Function Clustering-Based Fuzzing Termination: Toward Smarter Early Stopping
Fuzzing is a testing technique that generates a large number of inputs to cause program crashes. As large language models grow, so do the programs developed with their assistance, leading to an exponential increase in code complexity and function counts. Performing comprehensive fuzz testing on all functions has become increasingly challenging and resource-intensive. Current methods for determining when to stop fuzz testing activities rely on metrics such as function coverage, vulnerability function coverage or crash count. However, these metrics fail to account for the scale of the functions under test. For example, function coverage may lead to excessive testing on non-critical functions, while vulnerability function coverage can result in premature termination if the estimated number of vulnerability functions is too low.

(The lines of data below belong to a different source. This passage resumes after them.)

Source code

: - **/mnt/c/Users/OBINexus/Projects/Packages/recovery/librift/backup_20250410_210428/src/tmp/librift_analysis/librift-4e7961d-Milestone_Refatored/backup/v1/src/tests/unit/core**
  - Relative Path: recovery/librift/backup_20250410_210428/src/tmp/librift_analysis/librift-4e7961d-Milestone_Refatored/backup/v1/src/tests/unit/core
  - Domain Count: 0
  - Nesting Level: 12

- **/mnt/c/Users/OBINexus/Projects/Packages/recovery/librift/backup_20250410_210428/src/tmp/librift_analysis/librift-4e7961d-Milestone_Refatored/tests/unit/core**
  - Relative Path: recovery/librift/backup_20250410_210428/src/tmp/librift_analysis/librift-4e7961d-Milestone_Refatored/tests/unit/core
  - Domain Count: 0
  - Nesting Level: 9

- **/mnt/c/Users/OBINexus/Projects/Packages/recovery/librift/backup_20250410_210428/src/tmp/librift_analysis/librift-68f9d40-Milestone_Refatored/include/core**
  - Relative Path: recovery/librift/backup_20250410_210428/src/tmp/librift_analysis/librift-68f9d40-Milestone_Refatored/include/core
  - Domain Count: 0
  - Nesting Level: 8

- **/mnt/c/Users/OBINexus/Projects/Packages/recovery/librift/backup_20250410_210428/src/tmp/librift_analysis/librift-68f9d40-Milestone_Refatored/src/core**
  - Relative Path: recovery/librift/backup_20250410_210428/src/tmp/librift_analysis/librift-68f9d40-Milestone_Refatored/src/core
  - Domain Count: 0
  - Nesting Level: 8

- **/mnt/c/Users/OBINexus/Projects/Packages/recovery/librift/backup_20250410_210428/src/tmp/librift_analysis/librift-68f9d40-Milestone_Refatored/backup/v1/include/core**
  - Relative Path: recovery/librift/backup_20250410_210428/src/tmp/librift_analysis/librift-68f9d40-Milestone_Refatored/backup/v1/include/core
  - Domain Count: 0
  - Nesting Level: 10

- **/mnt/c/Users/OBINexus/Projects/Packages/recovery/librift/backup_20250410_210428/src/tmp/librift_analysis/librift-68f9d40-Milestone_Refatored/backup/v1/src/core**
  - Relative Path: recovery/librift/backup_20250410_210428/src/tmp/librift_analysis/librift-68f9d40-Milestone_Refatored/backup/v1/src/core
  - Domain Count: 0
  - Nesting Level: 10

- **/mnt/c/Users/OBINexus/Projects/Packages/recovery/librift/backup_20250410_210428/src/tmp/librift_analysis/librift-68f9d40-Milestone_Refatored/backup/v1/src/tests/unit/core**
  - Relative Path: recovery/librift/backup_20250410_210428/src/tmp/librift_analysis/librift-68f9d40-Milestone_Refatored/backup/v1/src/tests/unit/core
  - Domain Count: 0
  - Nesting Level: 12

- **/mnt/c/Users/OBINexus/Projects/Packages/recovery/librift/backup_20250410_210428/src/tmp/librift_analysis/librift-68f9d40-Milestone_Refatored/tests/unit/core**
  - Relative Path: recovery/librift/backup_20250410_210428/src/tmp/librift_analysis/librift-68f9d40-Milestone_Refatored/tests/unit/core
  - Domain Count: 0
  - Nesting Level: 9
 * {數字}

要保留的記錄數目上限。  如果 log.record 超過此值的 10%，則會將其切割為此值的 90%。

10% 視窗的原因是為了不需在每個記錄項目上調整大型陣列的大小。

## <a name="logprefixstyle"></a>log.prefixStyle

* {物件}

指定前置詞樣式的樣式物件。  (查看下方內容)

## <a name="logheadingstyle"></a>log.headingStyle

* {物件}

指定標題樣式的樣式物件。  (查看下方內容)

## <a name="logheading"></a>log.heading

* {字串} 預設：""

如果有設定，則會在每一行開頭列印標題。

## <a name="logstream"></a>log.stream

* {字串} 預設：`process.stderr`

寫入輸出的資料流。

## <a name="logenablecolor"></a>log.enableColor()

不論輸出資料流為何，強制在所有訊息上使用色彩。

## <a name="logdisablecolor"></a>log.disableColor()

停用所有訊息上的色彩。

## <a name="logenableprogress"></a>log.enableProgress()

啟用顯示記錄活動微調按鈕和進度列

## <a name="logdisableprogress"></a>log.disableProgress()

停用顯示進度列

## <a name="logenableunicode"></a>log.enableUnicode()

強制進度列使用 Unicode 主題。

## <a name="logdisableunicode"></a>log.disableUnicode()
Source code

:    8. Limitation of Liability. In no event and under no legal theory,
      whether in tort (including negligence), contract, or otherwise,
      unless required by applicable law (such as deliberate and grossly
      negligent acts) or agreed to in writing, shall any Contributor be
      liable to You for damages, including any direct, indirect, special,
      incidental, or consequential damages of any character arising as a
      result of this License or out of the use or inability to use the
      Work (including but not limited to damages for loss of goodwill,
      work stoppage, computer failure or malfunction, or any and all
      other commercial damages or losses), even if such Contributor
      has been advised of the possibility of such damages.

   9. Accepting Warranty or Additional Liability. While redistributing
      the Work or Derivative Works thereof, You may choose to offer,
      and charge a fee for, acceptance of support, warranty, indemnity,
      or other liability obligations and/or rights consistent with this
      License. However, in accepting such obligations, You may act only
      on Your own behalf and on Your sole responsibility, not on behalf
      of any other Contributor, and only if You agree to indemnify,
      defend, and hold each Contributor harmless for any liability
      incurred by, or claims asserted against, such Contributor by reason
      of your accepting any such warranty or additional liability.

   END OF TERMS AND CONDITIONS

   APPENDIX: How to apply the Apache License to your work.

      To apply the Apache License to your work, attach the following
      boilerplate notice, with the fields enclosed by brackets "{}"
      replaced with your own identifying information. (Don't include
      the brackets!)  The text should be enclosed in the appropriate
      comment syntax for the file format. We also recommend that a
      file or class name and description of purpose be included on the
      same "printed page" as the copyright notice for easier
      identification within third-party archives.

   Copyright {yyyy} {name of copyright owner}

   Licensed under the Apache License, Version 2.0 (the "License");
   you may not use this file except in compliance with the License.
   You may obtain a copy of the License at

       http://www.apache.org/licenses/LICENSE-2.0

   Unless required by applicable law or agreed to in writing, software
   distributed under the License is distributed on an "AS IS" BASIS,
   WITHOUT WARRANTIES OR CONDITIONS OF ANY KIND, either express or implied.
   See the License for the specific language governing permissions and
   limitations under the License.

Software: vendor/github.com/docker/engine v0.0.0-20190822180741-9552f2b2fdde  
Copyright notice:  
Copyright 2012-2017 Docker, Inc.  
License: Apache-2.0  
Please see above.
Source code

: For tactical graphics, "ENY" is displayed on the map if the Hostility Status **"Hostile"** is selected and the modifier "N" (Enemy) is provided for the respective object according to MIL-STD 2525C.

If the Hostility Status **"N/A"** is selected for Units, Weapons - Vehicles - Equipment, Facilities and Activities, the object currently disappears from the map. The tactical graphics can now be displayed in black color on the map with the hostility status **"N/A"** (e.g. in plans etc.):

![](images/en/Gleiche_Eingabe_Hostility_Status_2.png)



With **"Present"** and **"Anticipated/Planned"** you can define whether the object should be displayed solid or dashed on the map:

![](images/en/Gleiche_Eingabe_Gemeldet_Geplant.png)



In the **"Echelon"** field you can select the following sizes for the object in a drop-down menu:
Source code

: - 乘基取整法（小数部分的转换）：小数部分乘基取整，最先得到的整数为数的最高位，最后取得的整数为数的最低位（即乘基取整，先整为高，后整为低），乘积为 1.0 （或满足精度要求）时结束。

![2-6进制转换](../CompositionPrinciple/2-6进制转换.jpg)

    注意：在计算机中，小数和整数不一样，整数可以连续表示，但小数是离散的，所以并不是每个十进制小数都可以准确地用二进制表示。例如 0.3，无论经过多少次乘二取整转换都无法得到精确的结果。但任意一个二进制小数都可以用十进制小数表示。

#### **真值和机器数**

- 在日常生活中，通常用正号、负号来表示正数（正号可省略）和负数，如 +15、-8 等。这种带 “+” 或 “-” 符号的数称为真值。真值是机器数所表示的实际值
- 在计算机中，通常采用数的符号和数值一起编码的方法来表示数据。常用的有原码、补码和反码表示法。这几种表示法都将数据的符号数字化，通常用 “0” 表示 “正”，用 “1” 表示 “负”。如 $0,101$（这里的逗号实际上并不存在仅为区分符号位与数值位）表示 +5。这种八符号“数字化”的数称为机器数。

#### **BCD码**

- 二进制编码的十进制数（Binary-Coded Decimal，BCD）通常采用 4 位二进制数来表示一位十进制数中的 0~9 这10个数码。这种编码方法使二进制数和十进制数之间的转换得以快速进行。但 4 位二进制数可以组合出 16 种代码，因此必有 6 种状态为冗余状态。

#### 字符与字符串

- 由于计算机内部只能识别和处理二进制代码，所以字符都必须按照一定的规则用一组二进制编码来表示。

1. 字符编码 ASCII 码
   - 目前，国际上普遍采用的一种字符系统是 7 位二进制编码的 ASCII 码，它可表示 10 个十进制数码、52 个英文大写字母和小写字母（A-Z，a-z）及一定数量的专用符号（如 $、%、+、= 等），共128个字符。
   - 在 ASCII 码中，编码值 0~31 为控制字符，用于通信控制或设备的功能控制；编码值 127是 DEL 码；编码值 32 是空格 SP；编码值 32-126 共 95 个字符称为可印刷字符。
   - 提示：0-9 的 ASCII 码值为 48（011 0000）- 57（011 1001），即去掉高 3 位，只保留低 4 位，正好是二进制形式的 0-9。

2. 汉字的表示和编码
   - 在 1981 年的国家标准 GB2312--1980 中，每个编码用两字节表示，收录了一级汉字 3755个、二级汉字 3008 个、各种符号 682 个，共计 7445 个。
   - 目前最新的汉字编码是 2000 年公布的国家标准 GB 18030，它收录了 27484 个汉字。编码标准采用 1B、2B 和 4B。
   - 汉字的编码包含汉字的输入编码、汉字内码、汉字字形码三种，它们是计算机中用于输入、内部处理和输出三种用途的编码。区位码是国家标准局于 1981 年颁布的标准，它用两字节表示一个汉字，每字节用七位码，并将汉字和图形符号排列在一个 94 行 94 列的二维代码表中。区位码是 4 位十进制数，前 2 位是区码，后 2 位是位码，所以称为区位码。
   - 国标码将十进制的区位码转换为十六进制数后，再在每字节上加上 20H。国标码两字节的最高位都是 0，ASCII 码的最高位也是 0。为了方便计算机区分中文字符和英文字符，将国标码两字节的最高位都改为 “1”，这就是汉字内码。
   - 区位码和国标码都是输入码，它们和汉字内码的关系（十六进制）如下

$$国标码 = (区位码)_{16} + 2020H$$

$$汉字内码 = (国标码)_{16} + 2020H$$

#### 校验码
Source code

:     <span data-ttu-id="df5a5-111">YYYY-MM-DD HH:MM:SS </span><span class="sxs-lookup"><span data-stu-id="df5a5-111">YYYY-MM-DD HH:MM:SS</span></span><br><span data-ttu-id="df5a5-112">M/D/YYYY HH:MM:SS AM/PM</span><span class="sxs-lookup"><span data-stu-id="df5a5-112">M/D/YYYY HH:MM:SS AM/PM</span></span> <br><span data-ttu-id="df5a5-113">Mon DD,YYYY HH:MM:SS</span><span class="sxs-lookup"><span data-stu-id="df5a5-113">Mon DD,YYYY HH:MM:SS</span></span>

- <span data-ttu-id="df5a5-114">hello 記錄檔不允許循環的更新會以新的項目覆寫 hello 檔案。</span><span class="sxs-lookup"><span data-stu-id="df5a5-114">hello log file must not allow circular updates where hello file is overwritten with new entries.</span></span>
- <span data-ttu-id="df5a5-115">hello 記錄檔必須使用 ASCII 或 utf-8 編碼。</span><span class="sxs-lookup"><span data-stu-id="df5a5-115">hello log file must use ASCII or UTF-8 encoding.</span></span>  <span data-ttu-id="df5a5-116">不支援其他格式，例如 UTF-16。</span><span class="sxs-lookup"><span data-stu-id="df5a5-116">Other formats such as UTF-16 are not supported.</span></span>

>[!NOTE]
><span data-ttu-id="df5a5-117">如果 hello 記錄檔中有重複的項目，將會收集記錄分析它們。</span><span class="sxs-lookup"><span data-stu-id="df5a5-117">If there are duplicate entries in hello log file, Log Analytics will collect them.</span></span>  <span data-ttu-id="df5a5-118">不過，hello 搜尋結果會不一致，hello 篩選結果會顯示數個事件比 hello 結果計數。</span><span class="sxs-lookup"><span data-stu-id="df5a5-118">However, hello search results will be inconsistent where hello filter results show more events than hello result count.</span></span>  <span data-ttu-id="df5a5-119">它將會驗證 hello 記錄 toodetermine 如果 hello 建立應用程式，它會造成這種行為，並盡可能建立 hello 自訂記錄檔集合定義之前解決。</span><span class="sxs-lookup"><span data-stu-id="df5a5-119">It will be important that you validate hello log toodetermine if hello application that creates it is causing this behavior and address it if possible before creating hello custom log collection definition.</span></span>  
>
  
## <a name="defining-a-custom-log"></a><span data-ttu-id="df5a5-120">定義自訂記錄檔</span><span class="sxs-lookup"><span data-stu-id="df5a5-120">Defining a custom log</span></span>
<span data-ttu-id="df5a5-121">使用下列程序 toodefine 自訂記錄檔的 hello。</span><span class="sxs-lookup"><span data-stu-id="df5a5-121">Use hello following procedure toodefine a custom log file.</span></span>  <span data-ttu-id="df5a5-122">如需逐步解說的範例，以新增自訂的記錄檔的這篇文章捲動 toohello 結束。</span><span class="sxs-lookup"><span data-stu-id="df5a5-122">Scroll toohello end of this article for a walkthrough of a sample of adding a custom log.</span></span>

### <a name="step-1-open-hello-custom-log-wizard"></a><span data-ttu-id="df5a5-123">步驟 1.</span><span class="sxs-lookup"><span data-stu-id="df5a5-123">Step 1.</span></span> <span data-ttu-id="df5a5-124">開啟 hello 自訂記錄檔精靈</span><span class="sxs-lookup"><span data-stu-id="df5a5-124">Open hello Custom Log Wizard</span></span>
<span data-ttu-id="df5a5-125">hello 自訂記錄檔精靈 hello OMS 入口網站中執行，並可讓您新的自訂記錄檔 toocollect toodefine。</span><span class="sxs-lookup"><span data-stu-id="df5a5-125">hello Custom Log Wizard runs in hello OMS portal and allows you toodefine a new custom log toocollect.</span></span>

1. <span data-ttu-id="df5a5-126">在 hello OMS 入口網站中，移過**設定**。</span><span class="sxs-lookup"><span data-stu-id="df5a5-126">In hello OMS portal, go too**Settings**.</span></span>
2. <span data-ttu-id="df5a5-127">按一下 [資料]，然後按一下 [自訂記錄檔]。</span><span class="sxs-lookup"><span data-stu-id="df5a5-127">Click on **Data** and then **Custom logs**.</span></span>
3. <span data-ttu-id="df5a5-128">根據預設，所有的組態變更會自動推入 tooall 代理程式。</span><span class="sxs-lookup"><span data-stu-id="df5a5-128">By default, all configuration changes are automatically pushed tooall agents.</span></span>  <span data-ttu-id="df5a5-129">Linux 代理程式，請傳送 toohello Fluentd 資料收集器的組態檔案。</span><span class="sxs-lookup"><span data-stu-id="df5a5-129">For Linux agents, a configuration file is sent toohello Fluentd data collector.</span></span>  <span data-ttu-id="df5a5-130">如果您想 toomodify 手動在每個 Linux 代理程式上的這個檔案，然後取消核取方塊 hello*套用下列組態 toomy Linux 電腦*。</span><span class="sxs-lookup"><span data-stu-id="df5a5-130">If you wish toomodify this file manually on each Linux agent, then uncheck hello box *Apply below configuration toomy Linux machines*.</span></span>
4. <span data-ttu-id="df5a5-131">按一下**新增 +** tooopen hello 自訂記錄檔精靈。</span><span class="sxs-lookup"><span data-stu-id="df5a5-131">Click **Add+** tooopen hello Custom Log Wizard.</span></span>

This paper introduces a novel fuzzing testing termination criterion based on function clustering. We compare our criterion with three existing methods.Fisrt, by leveraging langurage model for function encoding and a multi-metric fusion algorithm for determining the number of clusters, we establish a relationship between function clustering and vulnerability distribution. Second, our experiments on eight function libraries demonstrate that the proposed termination criterion significantly improves testing efficiency, reducing fuzzing time by 1.4–7.2 hours (5–30%) across different configurations while maintaining minimal bug loss (averaging 0.25 bugs), outperforming existing criteria like vulnerability function coverage-based approaches.